Mail and Guardian Africa
said the financial shortfall caused by the theft, added to the falling
prices of oil, had put Nigeria – a country where “about two-thirds” of
the population live on less than a dollar per day – in a financial
strait.
For Nigeria’s investment in the NNPC, the
report said, the country had gained nothing but terrible disclosure
records and absence of accountability.
“For all its importance to Nigeria, the
NNPC is largely inscrutable. It had the worst disclosure record among 44
energy companies analysed in a 2011 report by anti-corruption
non-profit organisations, the Transparency International and the Revenue
Watch Institute.
“The NNPC consistently denies any
wrongdoing. Allegations of missing funds go back as far as when
President Muhammadu Buhari was a petroleum minister,” the post recalled.

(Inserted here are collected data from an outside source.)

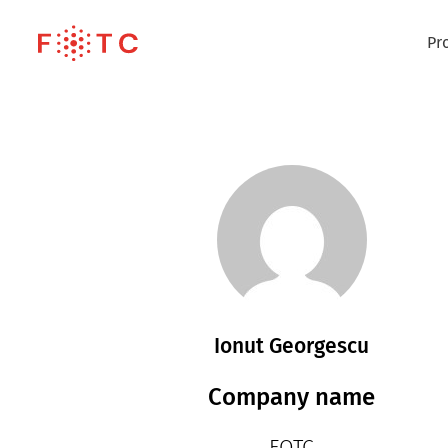
Pr
Ionut Georgescu
Company name
FOTC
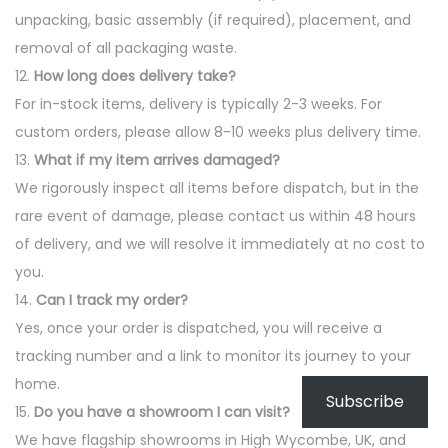
unpacking, basic assembly (if required), placement, and
removal of all packaging waste.
12.
How long does delivery take?
For in-stock items, delivery is typically 2-3 weeks. For
custom orders, please allow 8-10 weeks plus delivery time.
13.
What if my item arrives damaged?
We rigorously inspect all items before dispatch, but in the
rare event of damage, please contact us within 48 hours
of delivery, and we will resolve it immediately at no cost to
you.
14.
Can I track my order?
Yes, once your order is dispatched, you will receive a
tracking number and a link to monitor its journey to your
home.
Subscribe
15.
Do you have a showroom I can visit?
We have flagship showrooms in High Wycombe, UK, and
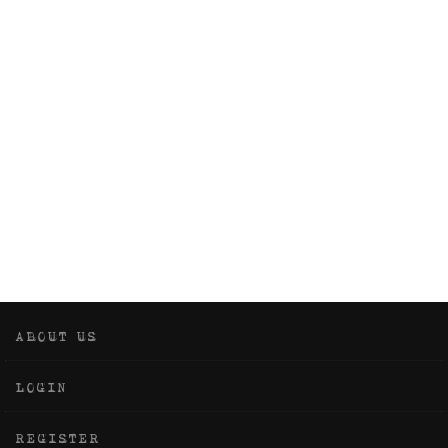
ABOUT US
LOGIN
REGISTER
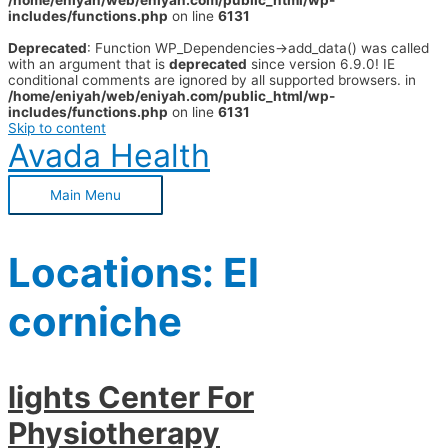
/home/eniyah/web/eniyah.com/public_html/wp-
includes/functions.php
on line
6131
Deprecated
: Function WP_Dependencies->add_data() was called
with an argument that is
deprecated
since version 6.9.0! IE
conditional comments are ignored by all supported browsers. in
/home/eniyah/web/eniyah.com/public_html/wp-
includes/functions.php
on line
6131
Skip to content
Avada Health
Main Menu
Locations:
El
corniche
lights Center For
Physiotherapy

While it admitted that the country’s oil
sector needed an urgent reform, the online news organisation said
history was not on the side of Buhari’s push to split the corporation.

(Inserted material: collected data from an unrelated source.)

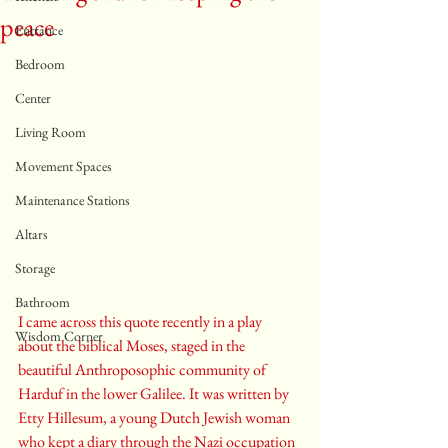
peace
Entrance
Bedroom
Center
Living Room
Movement Spaces
Maintenance Stations
Altars
Storage
Bathroom
I came across this quote recently in a play 
Wisdom Corner
about the biblical Moses, staged in the 
beautiful Anthroposophic community of 
Harduf in the lower Galilee. It was written by 
Etty Hillesum, a young Dutch Jewish woman 
who kept a diary through the Nazi occupation 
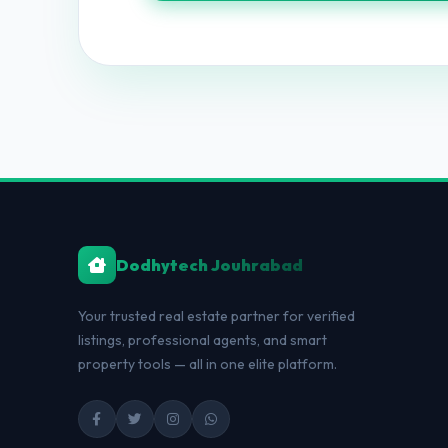
Dodhytech Jouhrabad
Your trusted real estate partner for verified
listings, professional agents, and smart
property tools — all in one elite platform.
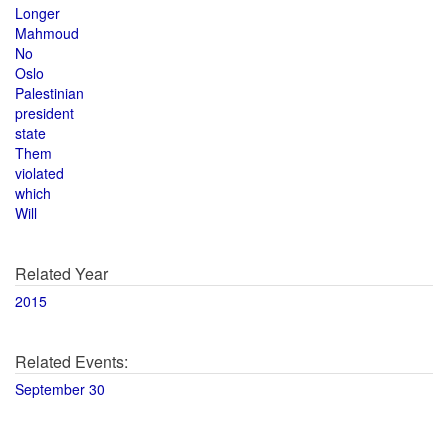
Longer
Mahmoud
No
Oslo
Palestinian
president
state
Them
violated
which
Will
Related Year
2015
Related Events:
September 30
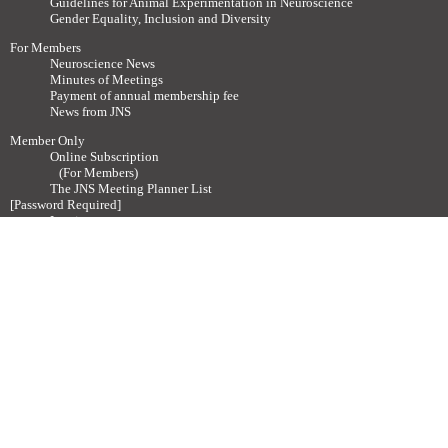
Guidelines for Animal Experimentation in Neuroscience
Gender Equality, Inclusion and Diversity
For Members
Neuroscience News
Minutes of Meetings
Payment of annual membership fee
News from JNS
Member Only
Online Subscription
(For Members)
The JNS Meeting Planner List
[Password Required]
Log in
Neuroscience News (Past Issues)
How to join
About Membership
Admission procedure
Membership Categories
Other
Contact
Society related Websites
Other relevant Websites
Site Policy
Disclaimer
Site Map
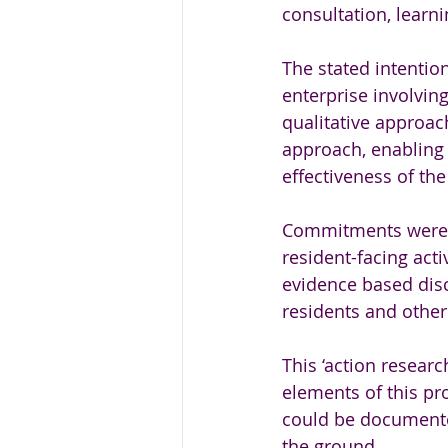
consultation, learni
The stated intentio
enterprise involving
qualitative approac
approach, enabling 
effectiveness of the
Commitments were al
resident-facing acti
evidence based disc
residents and other
This ‘action resear
elements of this pr
could be document
the ground.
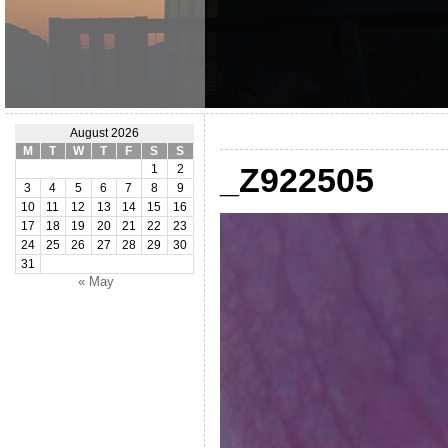
August 2026
M
T
W
T
F
S
S
_Z922505
1
2
3
4
5
6
7
8
9
10
11
12
13
14
15
16
17
18
19
20
21
22
23
24
25
26
27
28
29
30
31
« May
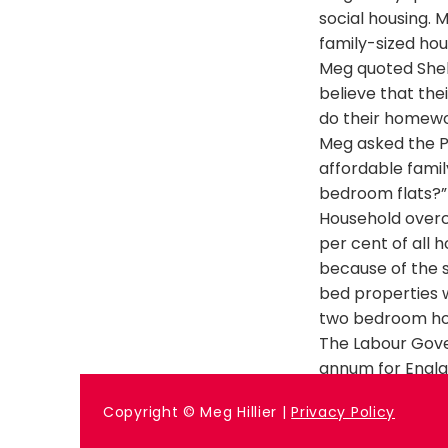
social housing. 
family-sized hou
Meg quoted Shel
believe that the
do their homew
Meg asked the P
affordable famil
bedroom flats?”
Household overc
per cent of all 
because of the s
bed properties 
two bedroom ho
The Labour Gove
annum for Englan
Previous
Copyright © Meg Hillier |
Privacy Policy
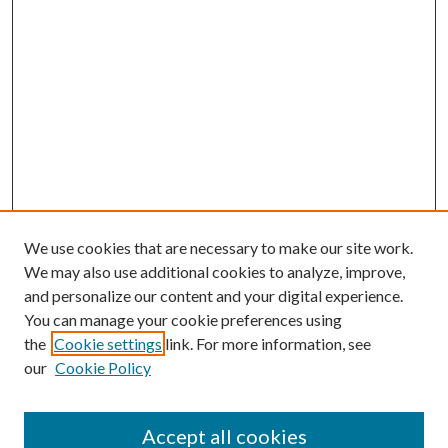
We use cookies that are necessary to make our site work.
We may also use additional cookies to analyze, improve,
and personalize our content and your digital experience.
You can manage your cookie preferences using
the
Cookie settings
link. For more information, see
our
Cookie Policy
Journal Home
About This Journal
Accept all cookies
Aims & Scope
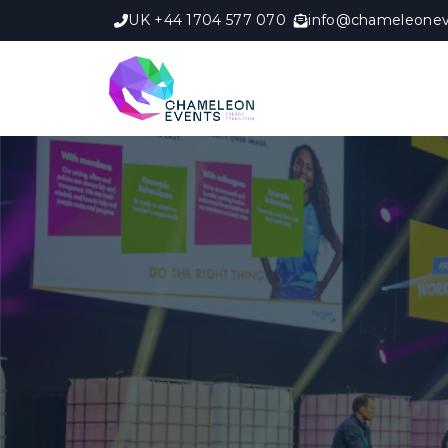
UK +44 1704 577 070
info@chameleonev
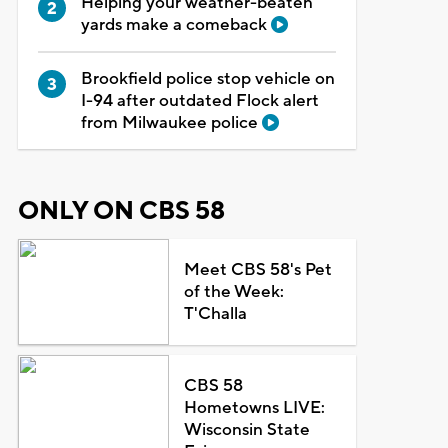
Helping your weather-beaten
yards make a comeback
Brookfield police stop vehicle on
I-94 after outdated Flock alert
from Milwaukee police
ONLY ON CBS 58
Meet CBS 58's Pet
of the Week:
T'Challa
CBS 58
Hometowns LIVE:
Wisconsin State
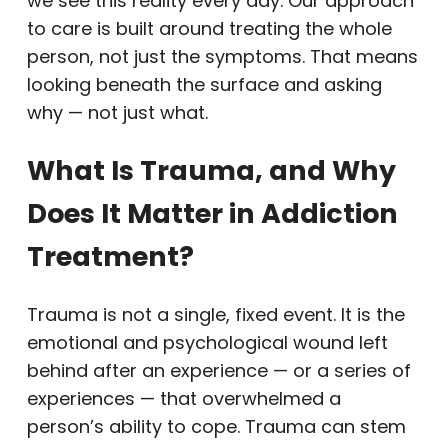
we see this reality every day. Our approach
to care is built around treating the whole
person, not just the symptoms. That means
looking beneath the surface and asking
why — not just what.
What Is Trauma, and Why
Does It Matter in Addiction
Treatment?
Trauma is not a single, fixed event. It is the
emotional and psychological wound left
behind after an experience — or a series of
experiences — that overwhelmed a
person’s ability to cope. Trauma can stem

It described the NNPC as the largest
government-owned company, saying Buhari may not succeed in his plan to
unbundle it. Arguing that the establishment was synonymous to
corruption, it recalled that it had faced allegations bordering on
financial frauds since 1978.
“A Lagos-based newspaper reported in
1978, a year after the NNPC took its current name, that the company
failed to remit an equivalent of about $3.5bn it owed the treasury. In
the 1990s, a military-sanctioned investigation discovered that $12bn oil
revenue was unaccounted for under the regime of Gen Ibrahim Babangida
(retd.).
“The Nigeria Extractive Industries
Transparency Initiative said, at least, $23.2bn due to the government
was not deposited into the federation account from 2009 to 2011.
Recently, the then-Central Bank of Nigeria Governor, Sanusi Lamido
Sanusi, alleged that the corporation retained as much several billions
of dollars that was due to the government,” the report said.
Back home, there is so much to read on
digital media about corruption, the pains it has inflicted on the masses
and how it could be tackled. Recent media reports on government’s plans
to probe key past public projects and investments merely fuelled the
online discussion.
The government revealed that it was
scrutinising bank accounts where the stolen funds had been kept.
Following the statement, bloggers and social media users have been
urging government to also look into highbrow mansions in Abuja, Lagos,
Port Harcourt and other major cities.
In recent times, several hashtags drawing
government’s attention to such houses have been trending. The stolen
money, according to social media posts, could be hidden in houses
belonging to relatives, wives and concubines of former public office
holders.
Blogging on this on Tuesday, one Chukwudi
Enekwechi said, “Recently, a huge sum of money was being frittered away
by relations, concubines and wife of a politician. Even more
interesting is that locations where such money is hidden are listed
online. For example, Lekki Phase 1, Ikoyi and Victoria Island, Port
Harcourt, Maitama and Asokoro were mentioned.”